#### Brief
Copy the data below, changing every "Viac o produkte" to "Zobraziť produkt" and keeping everything else the same.

#### Listed entries
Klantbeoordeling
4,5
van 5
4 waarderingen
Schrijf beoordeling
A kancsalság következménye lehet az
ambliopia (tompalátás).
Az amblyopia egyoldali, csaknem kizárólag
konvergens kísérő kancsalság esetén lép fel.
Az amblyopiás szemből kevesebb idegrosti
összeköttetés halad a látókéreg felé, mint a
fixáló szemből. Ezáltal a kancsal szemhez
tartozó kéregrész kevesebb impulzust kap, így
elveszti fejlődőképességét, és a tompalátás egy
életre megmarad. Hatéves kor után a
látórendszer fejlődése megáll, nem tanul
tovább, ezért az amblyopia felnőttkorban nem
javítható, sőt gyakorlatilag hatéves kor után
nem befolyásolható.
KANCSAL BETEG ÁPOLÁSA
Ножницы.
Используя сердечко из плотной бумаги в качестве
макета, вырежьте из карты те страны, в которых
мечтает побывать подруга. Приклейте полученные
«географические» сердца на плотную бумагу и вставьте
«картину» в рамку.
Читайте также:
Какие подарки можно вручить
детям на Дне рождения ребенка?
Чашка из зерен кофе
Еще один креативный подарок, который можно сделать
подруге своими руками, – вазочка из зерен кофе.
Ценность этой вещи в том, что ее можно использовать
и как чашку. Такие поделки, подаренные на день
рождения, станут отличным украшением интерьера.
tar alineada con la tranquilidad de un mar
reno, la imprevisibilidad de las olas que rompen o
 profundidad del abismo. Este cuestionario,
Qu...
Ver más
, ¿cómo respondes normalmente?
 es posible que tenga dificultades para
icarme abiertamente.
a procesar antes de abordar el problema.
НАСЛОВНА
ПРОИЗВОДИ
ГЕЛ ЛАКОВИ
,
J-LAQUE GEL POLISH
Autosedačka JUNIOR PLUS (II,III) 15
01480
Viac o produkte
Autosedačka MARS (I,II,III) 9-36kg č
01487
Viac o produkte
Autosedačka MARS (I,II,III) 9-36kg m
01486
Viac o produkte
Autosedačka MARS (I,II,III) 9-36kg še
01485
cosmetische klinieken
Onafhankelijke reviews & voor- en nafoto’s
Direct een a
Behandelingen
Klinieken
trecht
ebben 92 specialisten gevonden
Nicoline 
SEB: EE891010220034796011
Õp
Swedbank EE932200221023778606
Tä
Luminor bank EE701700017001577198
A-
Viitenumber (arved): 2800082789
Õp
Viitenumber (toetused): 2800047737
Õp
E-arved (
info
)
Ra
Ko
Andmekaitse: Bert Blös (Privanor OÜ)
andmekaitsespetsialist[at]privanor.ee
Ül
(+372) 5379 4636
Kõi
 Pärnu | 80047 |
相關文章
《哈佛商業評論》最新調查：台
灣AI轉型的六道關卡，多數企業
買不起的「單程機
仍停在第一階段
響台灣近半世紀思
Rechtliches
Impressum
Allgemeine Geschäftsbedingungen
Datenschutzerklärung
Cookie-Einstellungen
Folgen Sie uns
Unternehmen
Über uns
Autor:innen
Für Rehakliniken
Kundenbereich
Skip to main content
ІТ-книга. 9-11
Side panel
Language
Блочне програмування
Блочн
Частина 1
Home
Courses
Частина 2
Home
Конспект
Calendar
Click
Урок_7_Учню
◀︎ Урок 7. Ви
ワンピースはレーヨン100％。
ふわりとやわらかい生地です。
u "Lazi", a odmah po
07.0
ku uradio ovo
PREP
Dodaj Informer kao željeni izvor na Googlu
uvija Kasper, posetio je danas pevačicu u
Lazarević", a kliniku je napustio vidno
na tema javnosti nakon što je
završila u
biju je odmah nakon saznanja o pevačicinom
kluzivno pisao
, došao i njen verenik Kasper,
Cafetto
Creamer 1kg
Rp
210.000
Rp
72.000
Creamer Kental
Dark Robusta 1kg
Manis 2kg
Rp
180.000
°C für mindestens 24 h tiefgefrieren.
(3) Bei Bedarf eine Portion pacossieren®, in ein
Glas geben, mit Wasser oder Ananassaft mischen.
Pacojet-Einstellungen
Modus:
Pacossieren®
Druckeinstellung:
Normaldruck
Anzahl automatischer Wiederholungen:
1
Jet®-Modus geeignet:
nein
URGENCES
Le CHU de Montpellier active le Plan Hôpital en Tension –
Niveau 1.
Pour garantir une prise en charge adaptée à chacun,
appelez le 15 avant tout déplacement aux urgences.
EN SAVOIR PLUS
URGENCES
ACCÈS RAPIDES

#### Answer space
Klantbeoordeling
4,5
van 5
4 waarderingen
Schrijf beoordeling
A kancsalság következménye lehet az
ambliopia (tompalátás).
Az amblyopia egyoldali, csaknem kizárólag
konvergens kísérő kancsalság esetén lép fel.
Az amblyopiás szemből kevesebb idegrosti
összeköttetés halad a látókéreg felé, mint a
fixáló szemből. Ezáltal a kancsal szemhez
tartozó kéregrész kevesebb impulzust kap, így
elveszti fejlődőképességét, és a tompalátás egy
életre megmarad. Hatéves kor után a
látórendszer fejlődése megáll, nem tanul
tovább, ezért az amblyopia felnőttkorban nem
javítható, sőt gyakorlatilag hatéves kor után
nem befolyásolható.
KANCSAL BETEG ÁPOLÁSA
Ножницы.
Используя сердечко из плотной бумаги в качестве
макета, вырежьте из карты те страны, в которых
мечтает побывать подруга. Приклейте полученные
«географические» сердца на плотную бумагу и вставьте
«картину» в рамку.
Читайте также:
Какие подарки можно вручить
детям на Дне рождения ребенка?
Чашка из зерен кофе
Еще один креативный подарок, который можно сделать
подруге своими руками, – вазочка из зерен кофе.
Ценность этой вещи в том, что ее можно использовать
и как чашку. Такие поделки, подаренные на день
рождения, станут отличным украшением интерьера.
tar alineada con la tranquilidad de un mar
reno, la imprevisibilidad de las olas que rompen o
 profundidad del abismo. Este cuestionario,
Qu...
Ver más
, ¿cómo respondes normalmente?
 es posible que tenga dificultades para
icarme abiertamente.
a procesar antes de abordar el problema.
НАСЛОВНА
ПРОИЗВОДИ
ГЕЛ ЛАКОВИ
,
J-LAQUE GEL POLISH
Autosedačka JUNIOR PLUS (II,III) 15
01480
Zobraziť produkt
Autosedačka MARS (I,II,III) 9-36kg č
01487
Zobraziť produkt
Autosedačka MARS (I,II,III) 9-36kg m
01486
Zobraziť produkt
Autosedačka MARS (I,II,III) 9-36kg še
01485
cosmetische klinieken
Onafhankelijke reviews & voor- en nafoto’s
Direct een a
Behandelingen
Klinieken
trecht
ebben 92 specialisten gevonden
Nicoline 
SEB: EE891010220034796011
Õp
Swedbank EE932200221023778606
Tä
Luminor bank EE701700017001577198
A-
Viitenumber (arved): 2800082789
Õp
Viitenumber (toetused): 2800047737
Õp
E-arved (
info
)
Ra
Ko
Andmekaitse: Bert Blös (Privanor OÜ)
andmekaitsespetsialist[at]privanor.ee
Ül
(+372) 5379 4636
Kõi
 Pärnu | 80047 |
相關文章
《哈佛商業評論》最新調查：台
灣AI轉型的六道關卡，多數企業
買不起的「單程機
仍停在第一階段
響台灣近半世紀思
Rechtliches
Impressum
Allgemeine Geschäftsbedingungen
Datenschutzerklärung
Cookie-Einstellungen
Folgen Sie uns
Unternehmen
Über uns
Autor:innen
Für Rehakliniken
Kundenbereich
Skip to main content
ІТ-книга. 9-11
Side panel
Language
Блочне програмування
Блочн
Частина 1
Home
Courses
Частина 2
Home
Конспект
Calendar
Click
Урок_7_Учню
◀︎ Урок 7. Ви
ワンピースはレーヨン100％。
ふわりとやわらかい生地です。
u "Lazi", a odmah po
07.0
ku uradio ovo
PREP
Dodaj Informer kao željeni izvor na Googlu
uvija Kasper, posetio je danas pevačicu u
Lazarević", a kliniku je napustio vidno
na tema javnosti nakon što je
završila u
biju je odmah nakon saznanja o pevačicinom
kluzivno pisao
, došao i njen verenik Kasper,
Cafetto
Creamer 1kg
Rp
210.000
Rp
72.000
Creamer Kental
Dark Robusta 1kg
Manis 2kg
Rp
180.000
°C für mindestens 24 h tiefgefrieren.
(3) Bei Bedarf eine Portion pacossieren®, in ein
Glas geben, mit Wasser oder Ananassaft mischen.
Pacojet-Einstellungen
Modus:
Pacossieren®
Druckeinstellung:
Normaldruck
Anzahl automatischer Wiederholungen:
1
Jet®-Modus geeignet:
nein
URGENCES
Le CHU de Montpellier active le Plan Hôpital en Tension –
Niveau 1.
Pour garantir une prise en charge adaptée à chacun,
appelez le 15 avant tout déplacement aux urgences.
EN SAVOIR PLUS
URGENCES
ACCÈS RAPIDES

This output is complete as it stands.